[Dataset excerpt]
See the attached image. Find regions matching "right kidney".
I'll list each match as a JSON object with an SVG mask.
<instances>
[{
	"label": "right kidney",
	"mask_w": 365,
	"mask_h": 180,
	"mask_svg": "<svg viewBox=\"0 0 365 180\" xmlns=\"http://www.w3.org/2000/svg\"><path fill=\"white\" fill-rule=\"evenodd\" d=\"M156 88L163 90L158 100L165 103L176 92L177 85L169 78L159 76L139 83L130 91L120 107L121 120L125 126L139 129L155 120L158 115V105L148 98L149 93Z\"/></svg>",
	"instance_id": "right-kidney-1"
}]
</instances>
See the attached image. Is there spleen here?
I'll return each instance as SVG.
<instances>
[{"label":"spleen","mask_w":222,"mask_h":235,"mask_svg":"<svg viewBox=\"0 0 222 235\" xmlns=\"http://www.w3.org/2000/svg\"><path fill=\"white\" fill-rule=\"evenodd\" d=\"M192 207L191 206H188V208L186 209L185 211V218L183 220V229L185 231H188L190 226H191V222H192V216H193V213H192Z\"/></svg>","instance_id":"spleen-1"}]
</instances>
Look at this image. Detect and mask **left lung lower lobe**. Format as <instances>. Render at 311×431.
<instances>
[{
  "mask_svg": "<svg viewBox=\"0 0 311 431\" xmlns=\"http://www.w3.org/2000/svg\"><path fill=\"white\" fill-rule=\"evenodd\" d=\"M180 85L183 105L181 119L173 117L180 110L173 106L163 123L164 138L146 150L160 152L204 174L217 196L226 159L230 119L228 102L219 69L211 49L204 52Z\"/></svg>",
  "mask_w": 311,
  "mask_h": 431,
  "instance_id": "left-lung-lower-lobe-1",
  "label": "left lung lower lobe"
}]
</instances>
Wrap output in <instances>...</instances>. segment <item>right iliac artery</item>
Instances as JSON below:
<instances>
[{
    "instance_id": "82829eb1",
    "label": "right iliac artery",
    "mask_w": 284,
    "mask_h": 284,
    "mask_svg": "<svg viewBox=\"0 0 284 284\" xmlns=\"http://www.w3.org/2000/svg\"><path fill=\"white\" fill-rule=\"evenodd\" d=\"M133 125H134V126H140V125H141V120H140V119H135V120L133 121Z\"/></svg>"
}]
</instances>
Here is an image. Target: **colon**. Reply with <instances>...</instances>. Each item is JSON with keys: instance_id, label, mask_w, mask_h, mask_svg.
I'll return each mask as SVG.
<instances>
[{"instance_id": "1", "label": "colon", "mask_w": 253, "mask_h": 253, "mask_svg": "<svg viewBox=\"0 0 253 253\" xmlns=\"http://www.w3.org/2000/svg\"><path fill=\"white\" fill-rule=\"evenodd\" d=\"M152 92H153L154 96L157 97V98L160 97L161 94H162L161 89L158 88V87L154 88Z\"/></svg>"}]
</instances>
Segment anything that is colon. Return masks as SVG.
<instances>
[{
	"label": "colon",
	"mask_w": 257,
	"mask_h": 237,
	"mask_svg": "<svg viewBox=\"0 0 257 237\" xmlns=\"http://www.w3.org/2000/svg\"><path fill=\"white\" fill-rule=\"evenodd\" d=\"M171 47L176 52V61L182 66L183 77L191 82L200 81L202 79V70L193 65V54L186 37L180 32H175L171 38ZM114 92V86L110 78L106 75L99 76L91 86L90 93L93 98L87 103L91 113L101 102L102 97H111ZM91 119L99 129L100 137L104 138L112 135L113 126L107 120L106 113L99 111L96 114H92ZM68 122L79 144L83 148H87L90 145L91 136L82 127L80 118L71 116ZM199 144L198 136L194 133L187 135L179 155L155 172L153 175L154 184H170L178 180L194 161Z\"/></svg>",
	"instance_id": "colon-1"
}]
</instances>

▶ Exercise:
Rewrite the material above, changing "Wrap output in" to "Enclose the output in" and leaving every other character as it is.

▶ Task result:
See the attached image. Find regions matching "right kidney".
I'll list each match as a JSON object with an SVG mask.
<instances>
[{
	"label": "right kidney",
	"mask_w": 365,
	"mask_h": 180,
	"mask_svg": "<svg viewBox=\"0 0 365 180\" xmlns=\"http://www.w3.org/2000/svg\"><path fill=\"white\" fill-rule=\"evenodd\" d=\"M156 88L163 90L158 100L165 103L176 92L177 85L169 78L159 76L139 83L130 91L120 107L121 120L125 126L139 129L155 120L158 115V105L148 98L149 93Z\"/></svg>",
	"instance_id": "right-kidney-1"
}]
</instances>
See the attached image. Is there spleen here?
I'll return each instance as SVG.
<instances>
[{"label":"spleen","mask_w":222,"mask_h":235,"mask_svg":"<svg viewBox=\"0 0 222 235\" xmlns=\"http://www.w3.org/2000/svg\"><path fill=\"white\" fill-rule=\"evenodd\" d=\"M192 207L191 206H188V208L186 209L185 211V218L183 220V229L185 231H188L190 226H191V222H192V216H193V213H192Z\"/></svg>","instance_id":"spleen-1"}]
</instances>
Look at this image. Detect and mask **left lung lower lobe**. Format as <instances>. Render at 311×431.
<instances>
[{
  "mask_svg": "<svg viewBox=\"0 0 311 431\" xmlns=\"http://www.w3.org/2000/svg\"><path fill=\"white\" fill-rule=\"evenodd\" d=\"M180 85L183 105L181 119L173 117L180 110L173 106L163 123L164 138L146 150L160 152L204 174L217 196L226 159L230 119L228 102L219 69L211 49L204 52Z\"/></svg>",
  "mask_w": 311,
  "mask_h": 431,
  "instance_id": "left-lung-lower-lobe-1",
  "label": "left lung lower lobe"
}]
</instances>
Enclose the output in <instances>...</instances>. segment <item>right iliac artery</item>
Instances as JSON below:
<instances>
[{
    "instance_id": "82829eb1",
    "label": "right iliac artery",
    "mask_w": 284,
    "mask_h": 284,
    "mask_svg": "<svg viewBox=\"0 0 284 284\" xmlns=\"http://www.w3.org/2000/svg\"><path fill=\"white\" fill-rule=\"evenodd\" d=\"M133 125H134V126H140V125H141V120H140V119H135V120L133 121Z\"/></svg>"
}]
</instances>
Here is an image. Target: **colon**. Reply with <instances>...</instances>. Each item is JSON with keys: instance_id, label, mask_w, mask_h, mask_svg.
I'll return each mask as SVG.
<instances>
[{"instance_id": "1", "label": "colon", "mask_w": 253, "mask_h": 253, "mask_svg": "<svg viewBox=\"0 0 253 253\" xmlns=\"http://www.w3.org/2000/svg\"><path fill=\"white\" fill-rule=\"evenodd\" d=\"M152 92H153L154 96L157 97V98L160 97L161 94H162L161 89L158 88V87L154 88Z\"/></svg>"}]
</instances>
Segment anything that is colon. Return masks as SVG.
<instances>
[{
	"label": "colon",
	"mask_w": 257,
	"mask_h": 237,
	"mask_svg": "<svg viewBox=\"0 0 257 237\" xmlns=\"http://www.w3.org/2000/svg\"><path fill=\"white\" fill-rule=\"evenodd\" d=\"M171 47L176 52V61L182 66L183 77L191 82L200 81L202 79V70L193 65V54L186 37L180 32H175L171 38ZM114 92V86L110 78L106 75L99 76L91 86L90 93L93 98L87 103L91 113L101 102L102 97H111ZM91 119L99 129L100 137L104 138L112 135L113 126L107 120L106 113L99 111L96 114H92ZM68 122L79 144L83 148H87L90 145L91 136L82 127L80 118L71 116ZM199 144L198 136L194 133L187 135L179 155L155 172L153 175L154 184H170L178 180L194 161Z\"/></svg>",
	"instance_id": "colon-1"
}]
</instances>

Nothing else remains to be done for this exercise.